Vivir en el Ensanche obligaba a hacer las compras en el mercado municipal más cercano, o sea el de San Roque. La costumbre de darse el madrugón todos los viernes para ir al mercado, haga frío, llueva o el viento sople con fuerza, fue como una obligación que adquirimos al nacer mi hija y luego continuó con sus dos hermanos, que se quedaban en cama durmiendo mientras la madre, azacanada, hacía la compra del fin de semana para disponer de tiempo para arreglarles y llevarles al colegio.

En aquellos años todavía no se habían creado los impersonales supermercados ni siquiera las grandes superficies que, prácticamente con la llegada de la democracia, surgieron en los alrededores de algunas ciudades, instalaciones comerciales que a las personas mayores les gustan poco. Quienes son clientes habituales de estos mastodónticos establecimientos, sobre todo la gente joven, bien porque trabajan o porque necesitan desplazarse hasta el mercado a bordo de su coche, desconocen el placer de tener un carnicero o verdulero o charcutero (¿han reparado la vista y el olor que ofrecen los puestos de “aigua-sal”), que te conoce de muchos años y sabes que nunca te dará gato por liebre.

Los descendientes crecieron, se casaron y tuvieron hijos. Cuando no había necesidad de darse el madrugón, sobre todo en las duras mañanas invernales cuando prolongar la estancia en la cama es un placer porque la jubilación te permite no moverte a toque de despertador, entonces como sus padres trabajaban pues había que acompañar al colegio a los que iban a perpetuar el apellido del abuelo porque las abuelas –y esto es una gran injusticia– nunca ceden el apellido a sus nietos. Y estos crecieron, se hicieron mayores, algunos pasaron por el instituto y luego la universidad, incluso hubo hasta quien finalizó su carrera pero mi mujer y un servidor, por costumbre, continuamos levantándonos los viernes a las seis y media de la madrugada para acudir a San Roque, que es un estupendo mercado municipal.

Toda esta historia de carácter personal y casi íntimo que les acabo de contar viene a cuento como reconocimiento de los mercados municipales, un servicio que en este pueblo hemos disfrutado desde siempre, sobre todo cuando Alcoy era una ciudad casi aislada y con elevada demografía.

Hoy tenemos tres instalaciones comerciales de estas características, San Mateo, inaugurado en diciembre de 1947, San Roque en julio de 1959 y Zona Nord en el mismo mes, pero de 1984. Aunque el de San Mateo tuvo décadas de esplendor, con dos plantas dedicadas a la alimentación que hoy se han reducido a una sola debido a la enorme pérdida de habitantes que sufrieron en las pasadas décadas los barrios principalmente obreristas de la parte alta de la ciudad y el de Zona Nord nació hace apenas treinta años pero con poco espacio, y así continúa a pesar de servir al barrio más poblado de Alcoy, el mercado de San Roque es el más amplio de los tres y el más completo.
Las grandes superficies que nacidas al calor de la sociedad de consumo tienen muchos clientes ya que su oferta es completa porque cubre tanto la alimentación como el bazar, textil, electrodomésticos, mobiliario… pero jamás acabarán con los mercados municipales, tampoco con los ambulantes que ofrecen frutas, verduras y otros productos del campo porque es la oferta comercial más directa que existe: de productor a comprador. La frescura de estos alimentos salta a la vista y al olfato ya que los productos de sus puestos mayoritariamente proceden del propio terreno. Por eso creo que ser clientes de cualquier mercado municipal es una buena cosa. Incluso aunque te obligues a madrugar todos los viernes.

Consigna A:
Según el texto sobre los mercados de Alcoy, ¿por qué el mercado de San Mateo pasó de dos plantas dedicadas a la alimentación a una sola? Responde en una a tres oraciones.
Consigna B:
Resume en dos oraciones el texto sobre los mercados de Alcoy.
El listado no interviene en nada de esto.

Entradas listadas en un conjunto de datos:

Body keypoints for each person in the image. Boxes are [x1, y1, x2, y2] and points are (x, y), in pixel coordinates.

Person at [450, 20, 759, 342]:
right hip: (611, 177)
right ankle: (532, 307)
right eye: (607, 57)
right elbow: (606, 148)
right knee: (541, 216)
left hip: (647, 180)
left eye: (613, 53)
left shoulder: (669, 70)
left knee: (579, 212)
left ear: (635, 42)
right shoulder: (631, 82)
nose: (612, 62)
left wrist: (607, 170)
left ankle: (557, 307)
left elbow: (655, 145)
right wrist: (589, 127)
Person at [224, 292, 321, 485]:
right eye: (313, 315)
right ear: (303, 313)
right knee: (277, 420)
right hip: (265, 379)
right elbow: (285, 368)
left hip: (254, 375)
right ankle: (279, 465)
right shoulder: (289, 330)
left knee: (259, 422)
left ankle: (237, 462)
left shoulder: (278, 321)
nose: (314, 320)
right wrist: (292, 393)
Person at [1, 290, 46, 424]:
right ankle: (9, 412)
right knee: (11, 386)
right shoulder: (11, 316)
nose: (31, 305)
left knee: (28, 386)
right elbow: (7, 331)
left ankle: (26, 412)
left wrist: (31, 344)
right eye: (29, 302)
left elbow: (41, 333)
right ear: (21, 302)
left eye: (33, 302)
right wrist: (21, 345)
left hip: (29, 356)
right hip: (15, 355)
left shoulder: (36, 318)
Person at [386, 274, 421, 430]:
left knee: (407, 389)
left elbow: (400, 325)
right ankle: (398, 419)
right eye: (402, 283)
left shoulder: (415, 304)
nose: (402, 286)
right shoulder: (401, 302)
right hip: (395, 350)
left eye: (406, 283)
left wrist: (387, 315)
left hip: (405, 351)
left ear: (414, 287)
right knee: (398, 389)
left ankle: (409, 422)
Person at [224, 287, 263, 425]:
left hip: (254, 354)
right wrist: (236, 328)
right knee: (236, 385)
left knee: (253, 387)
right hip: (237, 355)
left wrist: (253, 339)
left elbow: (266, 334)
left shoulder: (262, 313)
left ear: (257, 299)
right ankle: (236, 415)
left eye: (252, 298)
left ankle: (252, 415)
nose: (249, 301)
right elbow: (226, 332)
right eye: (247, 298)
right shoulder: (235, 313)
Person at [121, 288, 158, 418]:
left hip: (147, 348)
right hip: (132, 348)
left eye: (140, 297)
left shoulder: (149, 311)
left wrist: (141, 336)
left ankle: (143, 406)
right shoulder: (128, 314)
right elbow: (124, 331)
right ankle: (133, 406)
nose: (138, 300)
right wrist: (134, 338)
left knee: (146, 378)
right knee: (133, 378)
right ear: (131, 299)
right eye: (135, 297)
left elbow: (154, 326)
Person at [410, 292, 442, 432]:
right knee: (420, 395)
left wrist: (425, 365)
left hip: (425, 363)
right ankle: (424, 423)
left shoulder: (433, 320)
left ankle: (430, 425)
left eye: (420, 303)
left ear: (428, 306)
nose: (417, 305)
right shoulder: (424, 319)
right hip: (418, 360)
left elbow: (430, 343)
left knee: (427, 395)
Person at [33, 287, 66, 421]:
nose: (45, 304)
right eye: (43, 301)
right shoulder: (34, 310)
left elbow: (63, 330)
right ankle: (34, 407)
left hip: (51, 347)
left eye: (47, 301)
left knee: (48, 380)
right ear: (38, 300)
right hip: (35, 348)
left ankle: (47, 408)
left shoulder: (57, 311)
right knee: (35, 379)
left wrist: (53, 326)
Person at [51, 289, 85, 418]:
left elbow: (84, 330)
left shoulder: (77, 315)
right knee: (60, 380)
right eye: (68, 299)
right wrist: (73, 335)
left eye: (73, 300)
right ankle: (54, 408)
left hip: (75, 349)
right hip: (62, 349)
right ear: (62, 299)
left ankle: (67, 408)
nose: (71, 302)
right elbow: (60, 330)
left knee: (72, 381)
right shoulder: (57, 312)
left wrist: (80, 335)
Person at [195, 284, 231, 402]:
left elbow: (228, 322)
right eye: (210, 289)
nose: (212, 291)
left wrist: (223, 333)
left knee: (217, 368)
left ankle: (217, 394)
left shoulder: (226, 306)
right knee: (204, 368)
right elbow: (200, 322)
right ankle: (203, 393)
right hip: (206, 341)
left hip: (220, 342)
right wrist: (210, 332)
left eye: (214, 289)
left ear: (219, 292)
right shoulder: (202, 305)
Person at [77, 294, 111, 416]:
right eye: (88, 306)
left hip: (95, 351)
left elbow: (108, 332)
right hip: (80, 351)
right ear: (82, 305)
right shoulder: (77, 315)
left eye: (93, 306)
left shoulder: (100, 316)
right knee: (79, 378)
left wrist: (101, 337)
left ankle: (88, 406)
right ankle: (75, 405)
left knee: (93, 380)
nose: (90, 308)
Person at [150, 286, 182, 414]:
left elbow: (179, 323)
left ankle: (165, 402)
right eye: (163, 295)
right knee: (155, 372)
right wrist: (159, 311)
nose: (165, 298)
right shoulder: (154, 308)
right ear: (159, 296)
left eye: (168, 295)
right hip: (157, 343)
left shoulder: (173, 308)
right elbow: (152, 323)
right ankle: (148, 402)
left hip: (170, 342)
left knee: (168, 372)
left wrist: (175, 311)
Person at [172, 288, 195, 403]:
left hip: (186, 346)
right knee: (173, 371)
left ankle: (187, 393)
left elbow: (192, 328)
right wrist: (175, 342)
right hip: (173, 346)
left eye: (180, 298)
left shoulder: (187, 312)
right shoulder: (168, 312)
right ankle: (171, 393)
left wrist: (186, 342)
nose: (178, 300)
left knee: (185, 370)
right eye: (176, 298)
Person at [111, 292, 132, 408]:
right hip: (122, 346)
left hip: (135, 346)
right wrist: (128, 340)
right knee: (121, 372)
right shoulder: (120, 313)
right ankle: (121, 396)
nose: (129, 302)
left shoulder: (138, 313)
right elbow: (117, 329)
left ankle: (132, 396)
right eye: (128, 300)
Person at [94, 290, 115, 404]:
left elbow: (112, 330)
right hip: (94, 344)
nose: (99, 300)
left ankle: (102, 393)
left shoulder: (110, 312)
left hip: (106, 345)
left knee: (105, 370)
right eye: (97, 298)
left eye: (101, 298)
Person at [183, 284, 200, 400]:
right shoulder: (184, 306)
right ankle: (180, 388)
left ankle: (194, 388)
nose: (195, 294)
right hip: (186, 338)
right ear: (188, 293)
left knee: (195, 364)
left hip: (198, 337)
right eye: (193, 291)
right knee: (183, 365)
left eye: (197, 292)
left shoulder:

Respuesta A:
La reducción se debió a la enorme pérdida de habitantes que sufrieron en las pasadas décadas los barrios, principalmente obreristas, de la parte alta de la ciudad.

Respuesta B:
El texto relata cómo vivir en el Ensanche llevó a la familia a madrugar cada viernes para comprar en el mercado de San Roque, una costumbre que se mantuvo incluso cuando los hijos y luego los nietos crecieron. Con esa historia se reconoce el valor de los mercados municipales de Alcoy (San Mateo, San Roque y Zona Nord, de los que San Roque es el más amplio y completo) y se afirma que las grandes superficies nunca acabarán con ellos ni con los ambulantes, cuya oferta va directamente del productor al comprador.